■ EXTRAIT DU DOCUMENT
JURA Les stocks se raréfient

MARTIN CAILLON - La vigne - n°260 - janvier 2014 - page 49

Fragilisés par deux petites récoltes de suite, les vignerons du Jura puisent dans leurs stocks pour satisfaire la demande.

Les vignerons du Jura se font du mouron. « La récolte 2013 est la plus faible depuis plus de vingt ans », se désole Jean-Charles Tissot, président du Comité interprofessionnel des vins du Jura (CIVJ). Elle n'excédera pas 60 000 hl, selon les dernières estimations et toutes appellations confondues. C'est 25 % de moins qu'une année normale.

Déjà, l'année 2012 avait été déficitaire de 15 %, avec 70 000 hl récoltés. Mais comme la récolte 2011 avait été exceptionnelle avec 102 000 hl, ce déficit n'avait pas trop inquiété la profession. La récolte calamiteuse de 2013 change la donne. Les exploitations vont devoir puiser dans leurs stocks pour satisfaire la demande. Or, ces derniers sont en baisse régulière depuis presque dix ans, de 6 % encore l'an dernier. Ils n'étaient plus que de 234 000 hl au 31 juillet 2013. « C'est peu. Compte tenu des conditions de vieillissement de nos vins - le vin jaune est élevé pendant plus de six ans - il nous faut de gros stocks », rappelle Jean-Charles Tissot.

■ DONNÉES EXTRAITES
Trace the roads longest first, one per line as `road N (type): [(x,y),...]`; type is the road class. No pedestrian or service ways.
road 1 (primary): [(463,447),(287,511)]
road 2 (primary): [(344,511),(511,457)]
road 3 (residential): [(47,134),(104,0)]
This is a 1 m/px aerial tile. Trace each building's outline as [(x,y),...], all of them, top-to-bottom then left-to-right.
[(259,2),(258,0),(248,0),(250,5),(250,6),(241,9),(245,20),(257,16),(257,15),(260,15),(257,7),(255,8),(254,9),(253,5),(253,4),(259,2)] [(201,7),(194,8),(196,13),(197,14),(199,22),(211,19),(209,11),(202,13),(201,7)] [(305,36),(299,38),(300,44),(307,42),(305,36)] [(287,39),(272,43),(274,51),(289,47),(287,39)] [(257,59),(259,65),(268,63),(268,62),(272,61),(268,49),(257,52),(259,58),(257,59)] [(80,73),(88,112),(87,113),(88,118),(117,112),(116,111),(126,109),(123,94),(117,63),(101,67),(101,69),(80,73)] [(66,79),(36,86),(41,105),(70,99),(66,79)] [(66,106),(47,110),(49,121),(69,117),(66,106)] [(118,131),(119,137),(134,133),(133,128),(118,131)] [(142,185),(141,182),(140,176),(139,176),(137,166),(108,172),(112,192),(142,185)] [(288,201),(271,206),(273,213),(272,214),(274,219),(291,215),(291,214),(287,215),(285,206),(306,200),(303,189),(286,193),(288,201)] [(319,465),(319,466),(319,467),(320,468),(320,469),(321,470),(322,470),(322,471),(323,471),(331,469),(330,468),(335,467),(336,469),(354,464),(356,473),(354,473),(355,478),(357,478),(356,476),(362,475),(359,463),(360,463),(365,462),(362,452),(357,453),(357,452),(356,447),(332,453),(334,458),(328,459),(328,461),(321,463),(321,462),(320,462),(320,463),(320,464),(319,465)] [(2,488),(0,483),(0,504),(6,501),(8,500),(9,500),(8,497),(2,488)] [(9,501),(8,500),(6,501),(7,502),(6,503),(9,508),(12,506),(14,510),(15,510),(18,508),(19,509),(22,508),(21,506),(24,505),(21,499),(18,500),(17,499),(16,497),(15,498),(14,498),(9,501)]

■ À FAIRE
Donnez la suite de l'article sur la raréfaction des stocks de vin du Jura.

■ RÉSULTAT DE L'EXERCICE
Prix à la hausse. Chez la plupart des producteurs, la situation est tendue, en particulier pour ceux qui déplorent un rendement nettement en dessous de la moyenne. « Le millésime 2011 ne compensera pas les pertes que nous avons subies ces dernières années », explique Bruno Cuiofi, directeur du domaine de la Pinte, à Arbois. En 2013 comme en 2012, le domaine n'a récolté que 11 hl/ha.

À la Fruitière d'Arbois, la situation semble meilleure. « À court terme, ça devrait aller, pronostique de son côté Christophe Botté, le directeur. Nous avons encore du stock. Mais sur certains produits comme le vin de paille ou le macvin, nous sommes en rupture de plus en plus tôt dans l'année. »

Le manque de volume limitera le développement de nouveaux marchés ou la progression de celui des crémants, en hausse depuis quelques années. En contrepartie, les prix des bouteilles devraient continuer à grimper, alors qu'ils sont en hausse de 15 à 20 % depuis deux ou trois ans. Jusqu'où ? « Difficile d'augmenter nos prix quand, dans le même temps, on observe une déflation sur les prix alimentaires », note Olivier Gwiss, directeur commercial du négoce la Maison du vigneron, à Crançot.

234 000 HL

C'était le niveau des stocks de vin dans le Jura fin juillet. Après celui de 2011, c'est le niveau le plus bas enregistré par les douanes depuis dix ans.

Le Point de vue de

Christian, Romain et Patrick Clavelin, du Gaec Clavelin, 30 ha au Vernois (Jura)

« Une succession d'aléas climatiques »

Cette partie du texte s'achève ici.